→ **SELECTED TEXT**
------------------------------------------------------------

Abstract
Computational pathology is an emerging research area straddling artificial intelligence, computer vision, and biomedical imaging. It has been boosted in recent years by the wide adoption of deep learning technologies. Besides its applications in disease diagnosis and prognosis, computational pathology is a powerful phenotyping tool for quantitatively measuring cellular and tissue morphology in disease tissues such as cancer biopsy samples. The extracted quantitative morphological features can be integrated with omics data to generate new biological hypothesis regarding disease development and new integrative markers predicting clinical outcomes for patients. In this talk, I will give an overview of our work in computational pathology over the past fifteen years and recently developed machine learning methods for integrating multi-modal data with applications in multiple cancers and Alzheimer's disease for predicting biomarkers, clinical outcomes, and drug targets.
Department students and members are invited to meet with Dr. Huang before the presentation. Sign up for a one-on-one or small group meeting here.

------------------------------------------------------------

→ **DATA UNDER STUDY**

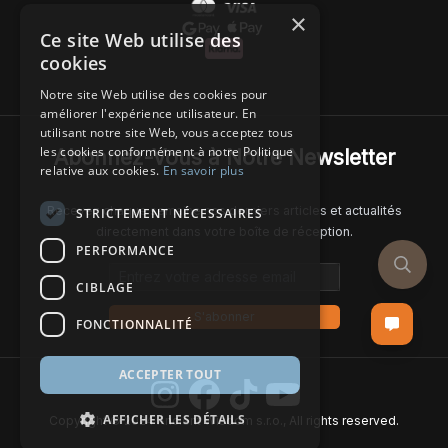
×
Ce site Web utilise des
cookies
Notre site Web utilise des cookies pour
améliorer l'expérience utilisateur. En
utilisant notre site Web, vous acceptez tous
les cookies conformément à notre Politique
Abonnez-Vous à Notre Newsletter
relative aux cookies.
En savoir plus
Recevez chaque semaine nos derniers articles et actualités
STRICTEMENT NÉCESSAIRES
directement dans votre boîte de réception.
PERFORMANCE
Email address
CIBLAGE
S'abonner
FONCTIONNALITÉ
ACCEPTER TOUT
AFFICHER LES DÉTAILS
Copyright © 2024 Ancient Wisdom s.r.o., All rights reserved.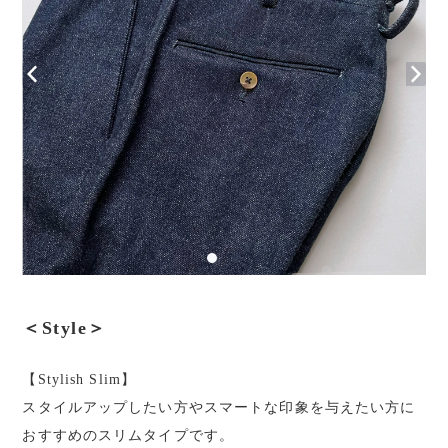
＜Style＞
【Stylish Slim】
スタイルアップしたい方やスマートな印象を与えたい方に
おすすめのスリムタイプです。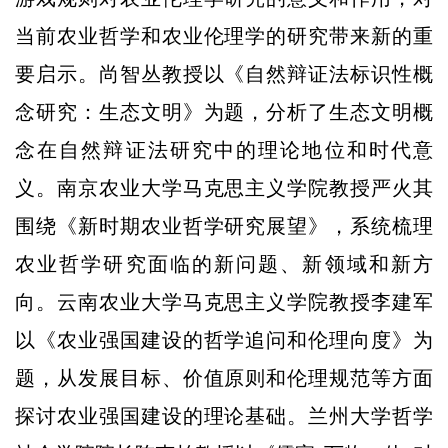
当前农业哲学和农业伦理学的研究带来新的重
要启示。尚智丛教授以《自然辩证法标识性概
念研究：生态文明》为题，分析了生态文明概
念在自然辩证法研究中的理论地位和时代意
义。南京农业大学马克思主义学院教授严火其
围绕《新时期农业哲学研究展望》，系统梳理
农业哲学研究面临的新问题、新领域和新方
向。云南农业大学马克思主义学院教授李建军
以《农业强国建设的哲学追问和伦理向度》为
题，从发展目标、价值原则和伦理规范等方面
探讨农业强国建设的理论基础。兰州大学哲学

------------------------------------------------------------

→ **TASK OBJECTIVE**
According to the abstract, which research areas does computational pathology straddle? List all of them. The records are separate material and are not connected to the abstract.

→ **TASK OUTPUT**
Artificial intelligence, computer vision, and biomedical imaging.